During the government’s investigation of a kidnapping for ransom, a telecommunications service provider provided records to the government without a court order. The government’s application for a nunc pro tunc 2703(d) order retroactively authorizing the disclosure of the records to the government was denied because there is no provision for the issuance of such an order, and furthermore, such an order would not provide the immunity set forth in 18 U.S.C. 2703(e) because the disclosure when made was not authorized by a court order. However, a kidnapping for ransom is the type of emergency situation which involves “immediate danger of
death or serious physical injury to a person. . .” Thus, a provider who discloses records or other information pursuant to the statutory authorization in 18 U.S.C. 2702(c)(4) (added by the Patriot Act of 2001) in emergency circumstances has the same protection from lawsuits as a provider who discloses the records pursuant to a court order. The Homeland Security Act of 2002 added an authorization (18 U.S.C. 2702(b)(8)) to disclose the contents of telecommunications in the same circumstances. In the Matter of the Application of the United States for a Nunc Pro Tunc Order for Disclosure of Telecommunications Records, 352 F. Supp.2d 45 (D. Mass. 2005). The state law cannot preempt the federal unless the federal act itself sanctions the application of state standards. Warrantless interceptions where one party consents are specifically permitted under 18 U.S.C. 2511(2)(c) and (d). Where one party consented and no state court order or warrant was obtained, the requirement of 18 U.S.C. 2516(2) that the applicable state law must be complied with, does not come into play. It is only wiretapping by state officers under § 2516(2) which requires further authorization by state statute. State law is simply irrelevant in a federalprosecution if the investigating officers, even state officers acting alone, are not acting under the authorization of a state court. The legislative intent that federal law is to prevail in case of conflict is further indicated by 18 U.S.C. 2520, which provides that a good faith reliance on a court order or legislative authorization shall constitute a complete defense to any civil or criminal action brought under Chapter 119 “or under any other law.” U.S. v. Glasco, 917 F.2d 797 (4th Cir. 1990); U.S. v. Masko, 2000 U.S. App. LEXIS 19057 (4th Cir.)(unpublished)(following Glasco); U.S. v. D’Antoni, 874 F.2d 1214 (7th Cir. 1989); U.S. v.
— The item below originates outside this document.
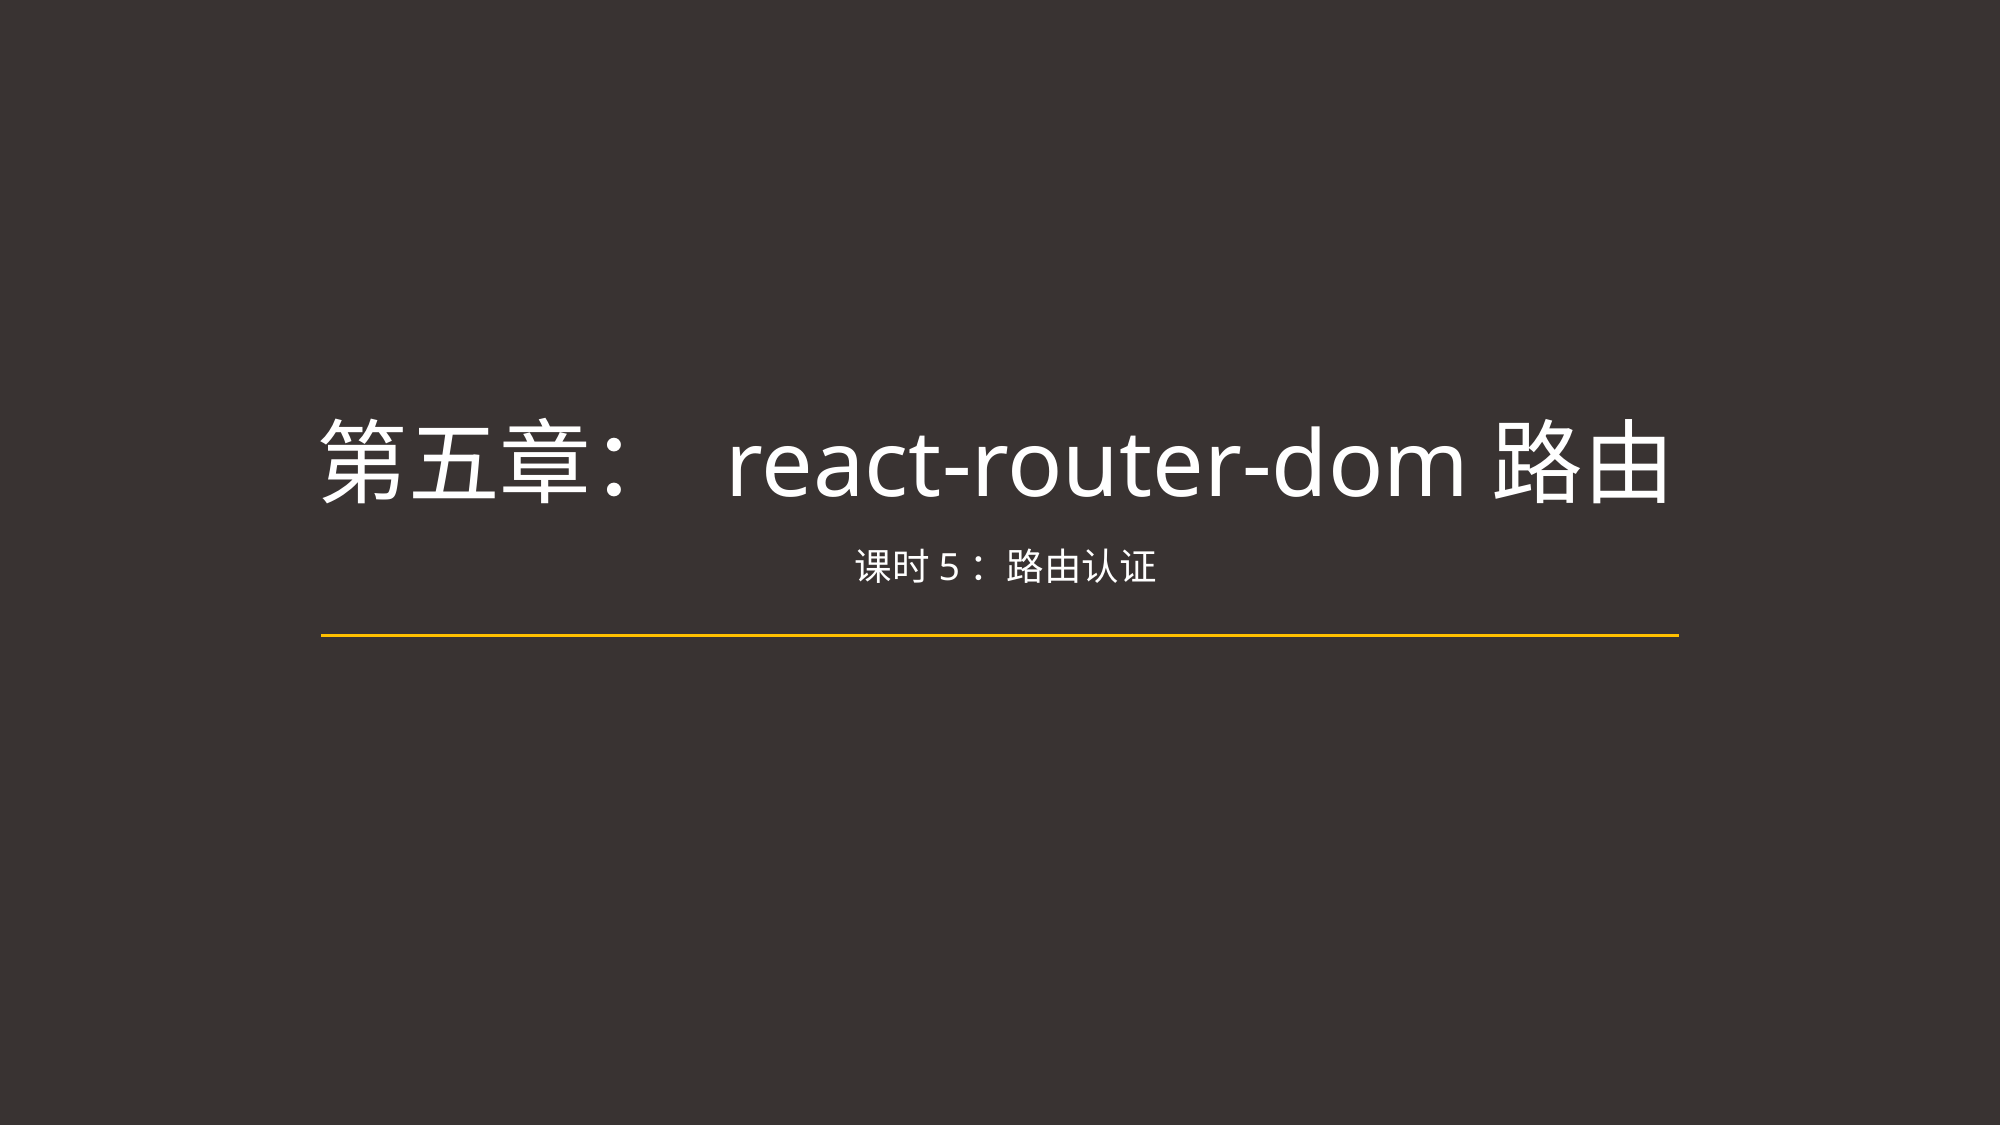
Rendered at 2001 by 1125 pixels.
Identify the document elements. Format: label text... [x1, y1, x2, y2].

title 第五章： react-router-dom路由 [133, 389, 1859, 545]
text_box 课时5：路由认证 [405, 535, 1606, 596]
McNulty, 729 F.2d 1243 (10th Cir. 1984) (en banc); U.S. v. Nelligan, 573 F.2d 251 (5th Cir. 1978); U.S. v. Workman, 80 F.3d 688 (2d Cir. 1996); U.S. v. Mathis, 96 F.3d 1577 (11th Cir. 1996)
A sneak and peek warrant to examine defendant’s incoming and outgoing mail at the MCC was granted pursuant to Villegas and related cases, and the delay notice was limited to the maximum period of seven days specified in Villegas. The government mistakenly failed to request an extension of the original order when it applied eight times (before eight different magistrate
judges) to obtain additional seven day delays of notice. The lack of authorization to continue the search cannot have operated to the defendant’s prejudice because each application for delay of notice contained enough evidence to have justified continued authorization. This case is a good candidate for not applying the exclusionary rule because the government appears to have believed that it was complying with the requirements of the Fourth Amendment, and did comply with the important requirement of presenting evidence of probable cause to a neutral magistrate. “Mistakes were made, as the morally anemic like to say; but that is all they were — mistakes. The evidence should not be suppressed merely because, in Judge Cardozo’s craftily quaint phrase, ‘the constable has blundered.’” To remedy excessive copying of the defendant’s mail, the court required the government to forward to the court for sealing all correspondence copied other than those letters proffered to the magistrate judges, and to keep no additional copies of any such correspondence. U.S. v. Heatley, 41 F. Supp.2d 284 (S.D.N.Y. 1999).